Мириам, на чьи плечи легли все заботы о поездке, вдоволь наволновалась, составляя списки, — что еще сделать, что взять, о чем обязательно не забыть. Теперь, в аэропорту, она поняла, что ничего уже не исправишь, расслабилась и решила наслаждаться путешествием. Сидя среди кучи пальто, чемоданов и сумок, она спокойно потягивала кофе из бумажного стаканчика. Как ни странно, она не беспокоилась, где в эту минуту находится Джонатан, потому что все люди в зале, ожидающие вечернего рейса, казались странно знакомыми, почти как на семейной встрече, где кто-нибудь да проследит, чтобы с ним ничего не случилось. Это впечатление всеобщего знакомства усилилось, когда муж слегка толкнул ее локтем, показывая на пару около стойки.
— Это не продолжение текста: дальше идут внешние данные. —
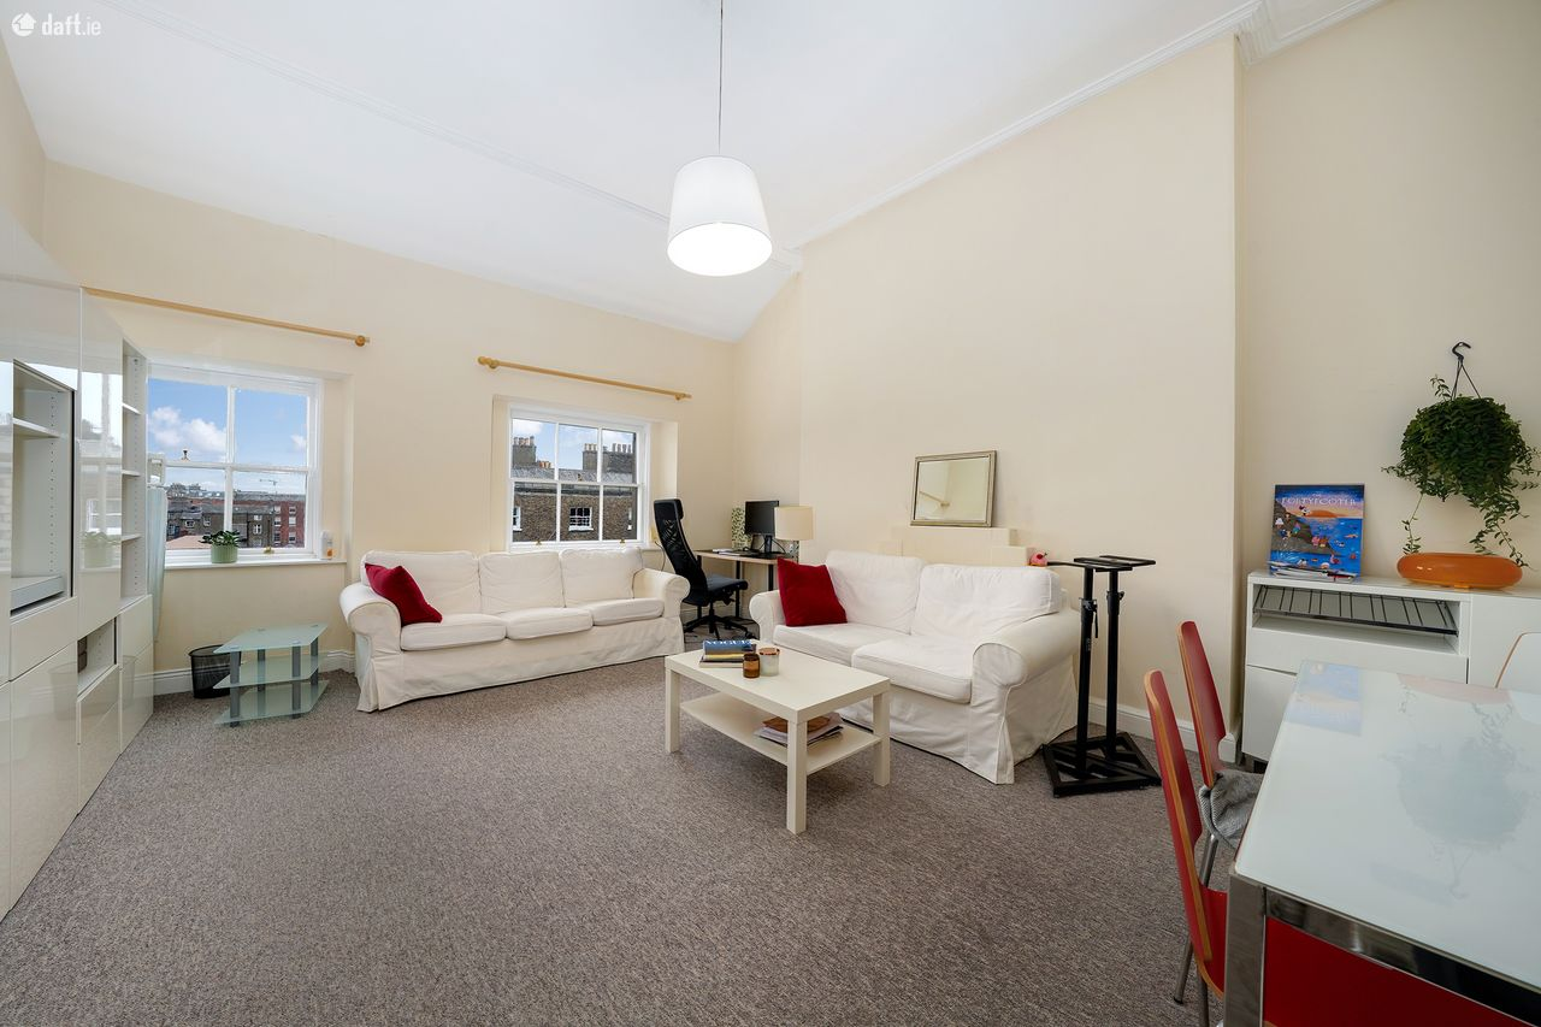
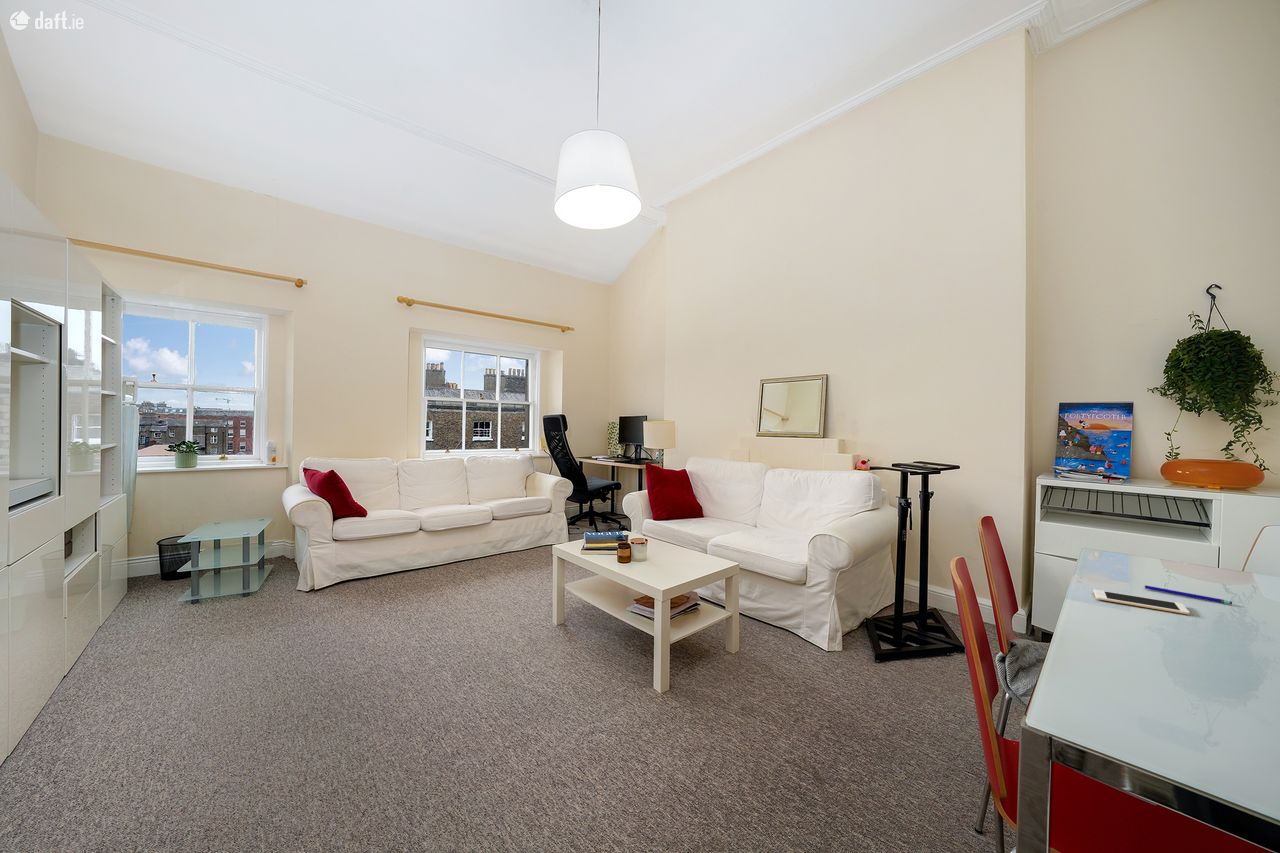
+ cell phone [1093,589,1191,616]
+ pen [1144,584,1233,605]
— Похож на Марка Розенштейна, правда?
Из них троих только рабби проявлял нетерпение. Чем скорее они попадут на борт самолета, тем скорее доберутся до места; ожидание было невыносимым. Он постоянно смотрел на часы, вставал с места и расхаживал по залу, словно поторапливая время. Подойдя к окну, он остановился, тревожно глядя на метель, но успокоил себя тем, что в Логане было то же самое, а вылет не задержали.
Наконец из динамика прозвучало объявление — сначала на иврите, затем по-английски, — что самолет готов к посадке. Они торопливо собрали вещи и, крепко держа за руки Джонатана, стали в очередь. После осмотра сумок очередь разделилась на две, для мужчин и для женщин.
Каждого заводили в занавешенную кабину, где проводили по ним электронным щупом, затем обыскивали вручную. Рабби видел эту процедуру в телевизионных детективах, но никогда не подвергался ей сам. Джонатан начал хныкать, так как обыск напомнил ему осмотр у врача, который обычно заканчивался чем-нибудь неприятным, вроде укола, но отец успокоил его:
— Это не страшно, Джонатан, совсем не страшно.
— Нас обыскали очень тщательно, — сказал он подошедшей Мириам, — даже под одеждой. А тебя?
Она кивнула.
— То же самое. Хорошо, что принимаются все меры предосторожности.
Хотя на билетах были указаны места, в проходе возникла толкотня и давка.
— Они что, не знают, что мы не полетим, пока все не усядутся? — проворчала Мириам.
Рабби посмотрел на попутчиков.
— Для многих, наверное, это первый полет. Или действительно не верят, что мест всем хватит. Мы всегда были скептиками.